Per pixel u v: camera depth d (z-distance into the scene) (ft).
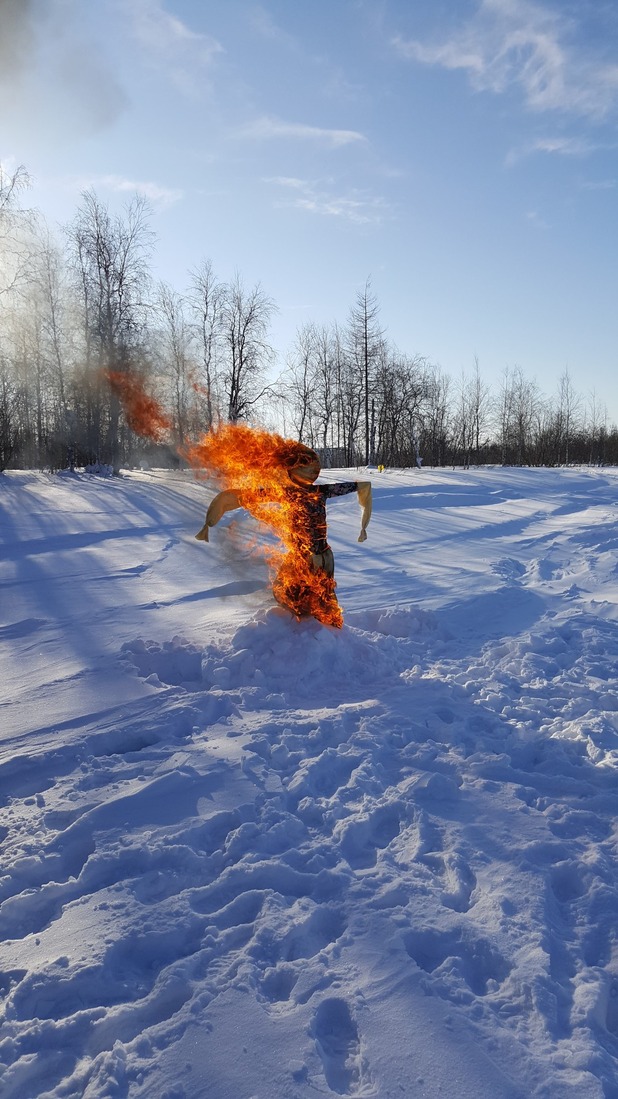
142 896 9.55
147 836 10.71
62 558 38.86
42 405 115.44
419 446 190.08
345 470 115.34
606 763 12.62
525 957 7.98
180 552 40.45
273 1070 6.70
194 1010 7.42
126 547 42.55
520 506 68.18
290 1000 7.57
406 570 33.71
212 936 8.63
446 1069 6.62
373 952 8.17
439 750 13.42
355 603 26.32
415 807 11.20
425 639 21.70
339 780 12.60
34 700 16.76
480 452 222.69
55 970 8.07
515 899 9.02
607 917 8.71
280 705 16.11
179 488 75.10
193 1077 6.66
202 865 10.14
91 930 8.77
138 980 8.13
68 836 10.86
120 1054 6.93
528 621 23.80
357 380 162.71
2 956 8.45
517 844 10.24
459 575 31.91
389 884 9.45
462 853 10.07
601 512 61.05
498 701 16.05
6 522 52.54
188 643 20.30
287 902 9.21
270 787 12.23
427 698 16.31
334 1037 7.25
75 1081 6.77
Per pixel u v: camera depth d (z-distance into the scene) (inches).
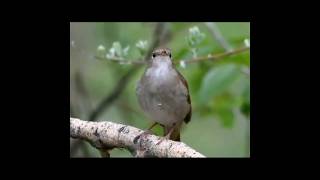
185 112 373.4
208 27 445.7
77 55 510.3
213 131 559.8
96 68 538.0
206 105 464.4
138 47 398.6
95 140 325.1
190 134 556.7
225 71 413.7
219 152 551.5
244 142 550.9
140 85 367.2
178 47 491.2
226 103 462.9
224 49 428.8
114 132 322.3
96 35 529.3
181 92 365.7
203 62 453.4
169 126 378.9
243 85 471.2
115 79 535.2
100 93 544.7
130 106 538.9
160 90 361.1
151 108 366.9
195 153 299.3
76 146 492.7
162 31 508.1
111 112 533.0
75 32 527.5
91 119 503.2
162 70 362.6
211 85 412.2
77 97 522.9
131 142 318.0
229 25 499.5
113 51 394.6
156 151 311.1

^^^^

Word for word, restate all of the data, but do not copy the pictures.

RESPONSE AREA:
Per pixel u v: camera depth d (z-distance into the scene) (ft).
142 896 9.55
147 836 10.71
62 558 38.86
42 405 115.44
419 446 190.08
345 470 115.34
606 763 12.62
525 957 7.98
180 552 40.45
273 1070 6.70
194 1010 7.42
126 547 42.55
520 506 68.18
290 1000 7.57
406 570 33.71
212 936 8.63
446 1069 6.62
373 952 8.17
439 750 13.42
355 603 26.32
415 807 11.20
425 639 21.70
339 780 12.60
34 700 16.76
480 452 222.69
55 970 8.07
515 899 9.02
607 917 8.71
280 705 16.11
179 488 75.10
193 1077 6.66
202 865 10.14
91 930 8.77
138 980 8.13
68 836 10.86
120 1054 6.93
528 621 23.80
357 380 162.71
2 956 8.45
517 844 10.24
459 575 31.91
389 884 9.45
462 853 10.07
601 512 61.05
498 701 16.05
6 522 52.54
188 643 20.30
287 902 9.21
270 787 12.23
427 698 16.31
334 1037 7.25
75 1081 6.77
Per pixel u v: camera depth d (z-distance into the scene) (inches).
185 112 373.4
208 27 445.7
77 55 510.3
213 131 559.8
96 68 538.0
206 105 464.4
138 47 398.6
95 140 325.1
190 134 556.7
225 71 413.7
219 152 551.5
244 142 550.9
140 85 367.2
178 47 491.2
226 103 462.9
224 49 428.8
114 132 322.3
96 35 529.3
181 92 365.7
203 62 453.4
169 126 378.9
243 85 471.2
115 79 535.2
100 93 544.7
130 106 538.9
160 90 361.1
151 108 366.9
195 153 299.3
76 146 492.7
162 31 508.1
111 112 533.0
75 32 527.5
91 119 503.2
162 70 362.6
211 85 412.2
77 97 522.9
131 142 318.0
229 25 499.5
113 51 394.6
156 151 311.1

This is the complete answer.